Up to 400 jobs are set to be scrapped at three head offices for high street lender Virgin Money, the bank has announced.
The cuts are part of a three-year plan by the bank to integrate its operations following the £1.7 billion takeover by CYBG – formerly Clydesdale Bank and Yorkshire Bank – in 2018.
The PA news agency understands that the roles are expected to be cut across three head offices in Glasgow, Gosforth and Leeds as part of plans to reduce overall headcount by 16% by next year.
The former Clydesdale bank HQ in Glasgow is expected to see 200 roles go, the former Yorkshire bank office in Leeds could see 50 workers hit and 150 roles in Virgin Money’s office in Gosforth are expected to go, it is understood.
Lucy Dimes, chief strategy and transformation officer at Virgin Money UK, said: “We are committed to bringing our operations together under the Virgin Money brand to offer customers a sustainable business which is fit for the future.
“Decisions on jobs are never taken lightly, particularly in the more challenging environment brought about by the pandemic, and our focus is on minimising the impact on colleagues from the changes as much as we can.

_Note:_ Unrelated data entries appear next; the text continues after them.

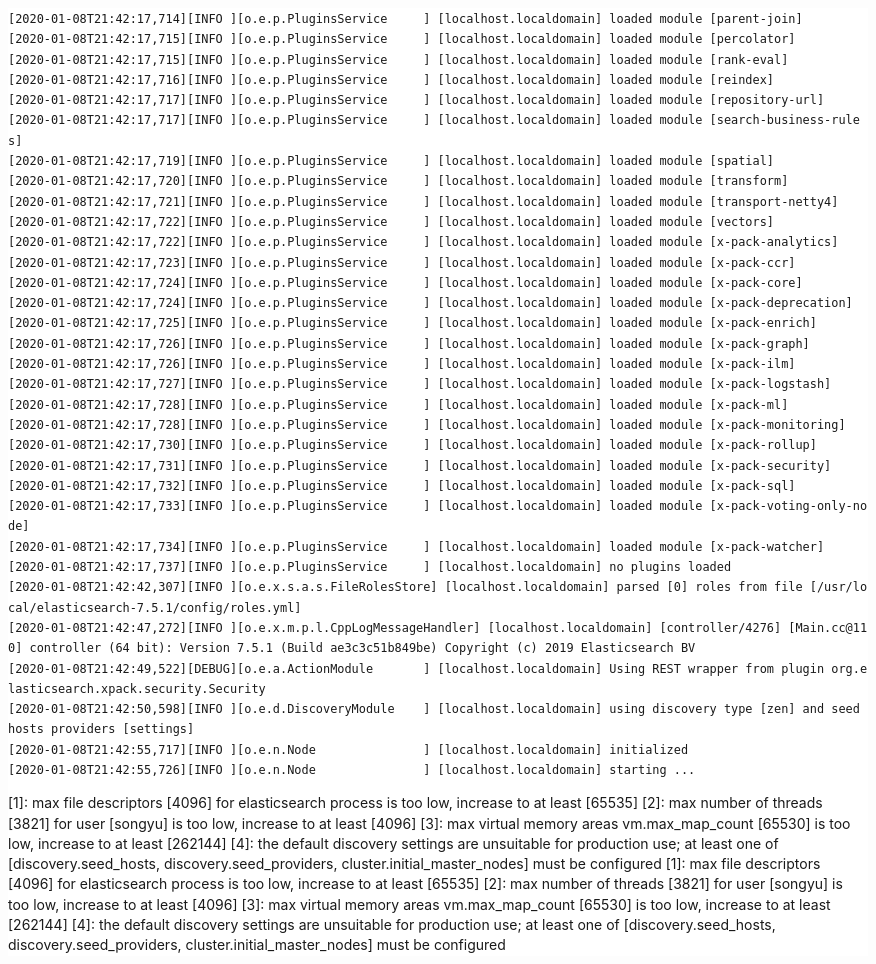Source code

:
 ```
[2020-01-08T21:42:17,714][INFO ][o.e.p.PluginsService     ] [localhost.localdomain] loaded module [parent-join]
[2020-01-08T21:42:17,715][INFO ][o.e.p.PluginsService     ] [localhost.localdomain] loaded module [percolator]
[2020-01-08T21:42:17,715][INFO ][o.e.p.PluginsService     ] [localhost.localdomain] loaded module [rank-eval]
[2020-01-08T21:42:17,716][INFO ][o.e.p.PluginsService     ] [localhost.localdomain] loaded module [reindex]
[2020-01-08T21:42:17,717][INFO ][o.e.p.PluginsService     ] [localhost.localdomain] loaded module [repository-url]
[2020-01-08T21:42:17,717][INFO ][o.e.p.PluginsService     ] [localhost.localdomain] loaded module [search-business-rules]
[2020-01-08T21:42:17,719][INFO ][o.e.p.PluginsService     ] [localhost.localdomain] loaded module [spatial]
[2020-01-08T21:42:17,720][INFO ][o.e.p.PluginsService     ] [localhost.localdomain] loaded module [transform]
[2020-01-08T21:42:17,721][INFO ][o.e.p.PluginsService     ] [localhost.localdomain] loaded module [transport-netty4]
[2020-01-08T21:42:17,722][INFO ][o.e.p.PluginsService     ] [localhost.localdomain] loaded module [vectors]
[2020-01-08T21:42:17,722][INFO ][o.e.p.PluginsService     ] [localhost.localdomain] loaded module [x-pack-analytics]
[2020-01-08T21:42:17,723][INFO ][o.e.p.PluginsService     ] [localhost.localdomain] loaded module [x-pack-ccr]
[2020-01-08T21:42:17,724][INFO ][o.e.p.PluginsService     ] [localhost.localdomain] loaded module [x-pack-core]
[2020-01-08T21:42:17,724][INFO ][o.e.p.PluginsService     ] [localhost.localdomain] loaded module [x-pack-deprecation]
[2020-01-08T21:42:17,725][INFO ][o.e.p.PluginsService     ] [localhost.localdomain] loaded module [x-pack-enrich]
[2020-01-08T21:42:17,726][INFO ][o.e.p.PluginsService     ] [localhost.localdomain] loaded module [x-pack-graph]
[2020-01-08T21:42:17,726][INFO ][o.e.p.PluginsService     ] [localhost.localdomain] loaded module [x-pack-ilm]
[2020-01-08T21:42:17,727][INFO ][o.e.p.PluginsService     ] [localhost.localdomain] loaded module [x-pack-logstash]
[2020-01-08T21:42:17,728][INFO ][o.e.p.PluginsService     ] [localhost.localdomain] loaded module [x-pack-ml]
[2020-01-08T21:42:17,728][INFO ][o.e.p.PluginsService     ] [localhost.localdomain] loaded module [x-pack-monitoring]
[2020-01-08T21:42:17,730][INFO ][o.e.p.PluginsService     ] [localhost.localdomain] loaded module [x-pack-rollup]
[2020-01-08T21:42:17,731][INFO ][o.e.p.PluginsService     ] [localhost.localdomain] loaded module [x-pack-security]
[2020-01-08T21:42:17,732][INFO ][o.e.p.PluginsService     ] [localhost.localdomain] loaded module [x-pack-sql]
[2020-01-08T21:42:17,733][INFO ][o.e.p.PluginsService     ] [localhost.localdomain] loaded module [x-pack-voting-only-node]
[2020-01-08T21:42:17,734][INFO ][o.e.p.PluginsService     ] [localhost.localdomain] loaded module [x-pack-watcher]
[2020-01-08T21:42:17,737][INFO ][o.e.p.PluginsService     ] [localhost.localdomain] no plugins loaded
[2020-01-08T21:42:42,307][INFO ][o.e.x.s.a.s.FileRolesStore] [localhost.localdomain] parsed [0] roles from file [/usr/local/elasticsearch-7.5.1/config/roles.yml]
[2020-01-08T21:42:47,272][INFO ][o.e.x.m.p.l.CppLogMessageHandler] [localhost.localdomain] [controller/4276] [Main.cc@110] controller (64 bit): Version 7.5.1 (Build ae3c3c51b849be) Copyright (c) 2019 Elasticsearch BV
[2020-01-08T21:42:49,522][DEBUG][o.e.a.ActionModule       ] [localhost.localdomain] Using REST wrapper from plugin org.elasticsearch.xpack.security.Security
[2020-01-08T21:42:50,598][INFO ][o.e.d.DiscoveryModule    ] [localhost.localdomain] using discovery type [zen] and seed hosts providers [settings]
[2020-01-08T21:42:55,717][INFO ][o.e.n.Node               ] [localhost.localdomain] initialized
[2020-01-08T21:42:55,726][INFO ][o.e.n.Node               ] [localhost.localdomain] starting ...
```

[1]: max file descriptors [4096] for elasticsearch process is too low, increase to at least [65535]
[2]: max number of threads [3821] for user [songyu] is too low, increase to at least [4096]
[3]: max virtual memory areas vm.max_map_count [65530] is too low, increase to at least [262144]
[4]: the default discovery settings are unsuitable for production use; at least one of [discovery.seed_hosts, discovery.seed_providers, cluster.initial_master_nodes] must be configured
[1]: max file descriptors [4096] for elasticsearch process is too low, increase to at least [65535]
[2]: max number of threads [3821] for user [songyu] is too low, increase to at least [4096]
[3]: max virtual memory areas vm.max_map_count [65530] is too low, increase to at least [262144]
[4]: the default discovery settings are unsuitable for production use; at least one of [discovery.seed_hosts, discovery.seed_providers, cluster.initial_master_nodes] must be configured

“We will support all affected colleagues, helping them find alternative roles within the business and avoiding compulsory redundancies wherever possible.”
The move comes three months after bosses said they would shut or merge 52 branches with the loss of 300 jobs. They want to rebrand 166 branches under the Virgin Money banner by March next year.
Further cuts to hit the 16% target of job reductions are expected ahead of the October 2021 deadline set by the company.
The bank has said previously that the move is to create a more efficient and sustainable business.
Tuesday’s job cuts are likely to come through natural turnover and the removal of vacancies wherever possible, it added.
The group announced plans in February to axe 500 full-time equivalent roles, including 215 in its branches.
In its update on the plans, the group said it had been able to reduce the number of head office roles being cut due to more staff working from home, while it is also keeping more business banking and contact centre employees to help small firms and other customers amid the crisis.
But it is sticking to overall aims to slash around 16% of its combined workforce – some 1,500 jobs – following CYBG’s £1.7 billion takeover of Virgin Money in 2018.
HSBC also recently lifted the freeze on its redundancy programme to cut around 35,000 jobs worldwide.
A number of banks had paused redundancy plans amid the crisis, with Lloyds Banking Group also among those to temporarily halt job cuts.